There is “no limitation” to the amount of these duties that may be performed, “as long as they are performed contemporaneously with the duties involving direct service to customers or for a reasonable time immediately before or after performing” direct service to customers. The tip credit may not be used for any task not contained in the O*NET list, unless the task is subject to the de minimus rule in the FLSA regulations at 29 CFR §785.47. The WHD’s former 80-20 guidance created a hard and fast enforcement rule involving when duties are “related duties” under the FLSA and its implementing regulations.
This rule applies only where there are uncertain and indefinite periods of time involved of a few seconds or minutes duration, and where the failure to count such time is due to considerations justified by industrial realities. An employer may not arbitrarily fail to count as hours worked any part, however small, of the employee’s fixed or regular working time or practically ascertainable period of time he is regularly required to spend on duties assigned to him.... 29 C.F.R. § 785.47 (emphasis added). Though previous courts have held that daily periods of less than 10 minutes are de minimis – Lindow v. United States, 738 F.2d 1057, 1062 (9th Cir. 1984) (collecting cases) – recent cases confirm that “[t]here is no precise amount of time” that is considered de minimis.
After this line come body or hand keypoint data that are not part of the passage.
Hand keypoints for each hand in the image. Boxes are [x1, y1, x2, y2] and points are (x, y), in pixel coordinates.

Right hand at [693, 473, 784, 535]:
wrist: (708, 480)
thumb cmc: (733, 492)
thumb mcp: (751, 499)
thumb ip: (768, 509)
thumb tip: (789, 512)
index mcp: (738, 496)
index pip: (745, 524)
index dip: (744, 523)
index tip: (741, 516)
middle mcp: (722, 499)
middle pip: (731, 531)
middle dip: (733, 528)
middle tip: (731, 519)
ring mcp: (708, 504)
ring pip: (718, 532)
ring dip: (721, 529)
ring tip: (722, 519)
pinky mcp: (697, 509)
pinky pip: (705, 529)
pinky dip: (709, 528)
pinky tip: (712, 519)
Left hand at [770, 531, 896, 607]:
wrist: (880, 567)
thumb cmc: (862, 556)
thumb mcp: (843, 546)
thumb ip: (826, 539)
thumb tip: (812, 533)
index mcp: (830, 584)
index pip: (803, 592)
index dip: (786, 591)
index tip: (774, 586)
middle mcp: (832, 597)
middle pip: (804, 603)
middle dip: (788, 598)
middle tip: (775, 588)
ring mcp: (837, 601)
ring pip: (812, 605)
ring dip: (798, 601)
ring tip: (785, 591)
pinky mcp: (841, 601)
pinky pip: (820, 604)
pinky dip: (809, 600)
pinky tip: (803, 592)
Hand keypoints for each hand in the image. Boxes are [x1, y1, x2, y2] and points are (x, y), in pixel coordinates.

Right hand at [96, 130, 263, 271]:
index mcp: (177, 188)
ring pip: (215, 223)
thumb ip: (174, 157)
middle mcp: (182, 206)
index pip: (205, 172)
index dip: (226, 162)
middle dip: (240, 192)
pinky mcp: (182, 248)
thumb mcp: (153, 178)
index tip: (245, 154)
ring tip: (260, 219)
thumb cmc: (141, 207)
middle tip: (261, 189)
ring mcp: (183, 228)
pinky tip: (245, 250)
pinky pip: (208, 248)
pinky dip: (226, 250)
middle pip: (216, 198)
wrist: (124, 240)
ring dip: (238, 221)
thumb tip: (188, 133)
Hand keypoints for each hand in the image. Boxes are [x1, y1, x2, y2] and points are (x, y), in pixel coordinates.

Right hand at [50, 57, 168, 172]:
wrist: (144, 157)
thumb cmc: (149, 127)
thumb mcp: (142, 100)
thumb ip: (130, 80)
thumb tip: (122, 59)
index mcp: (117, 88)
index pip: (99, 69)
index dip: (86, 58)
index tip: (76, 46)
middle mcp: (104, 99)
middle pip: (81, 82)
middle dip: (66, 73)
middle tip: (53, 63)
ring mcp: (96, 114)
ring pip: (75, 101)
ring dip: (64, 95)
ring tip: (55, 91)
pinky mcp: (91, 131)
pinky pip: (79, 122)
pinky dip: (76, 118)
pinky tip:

In Castaneda v. JBS USA, LLC, 2014 U.S. Dist. Lexis 62390 (May 6, 2014), the court said that "[t]here are conflicting views in the courts concerning the application of the common law doctrine of de minim[i]s to these cases and Justice Scalia expressed doubt about its application in Sandifer. The [U.S. Labor Department] has, however, adopted it in 29 C.F.R. § 785.47 . . .. That fits this case."And in Jones v. C&B Technologies, Inc., 2014 U.S. Dist. Lexis 39009 (S.D. Ind. Mar. 25, 2014), the court noted that the activities at issue there counted as compensable time, unless the de minimis principle applied. Yet another ruling, in Hernandez-Hernandez v. Hendrix Produce, Inc., 2014 U.S. Dist. Lexis 23662 (S.D. Ga. Feb. 13, 2014), cited Sandifer but observed that "the de minimis exception might apply to certain claims."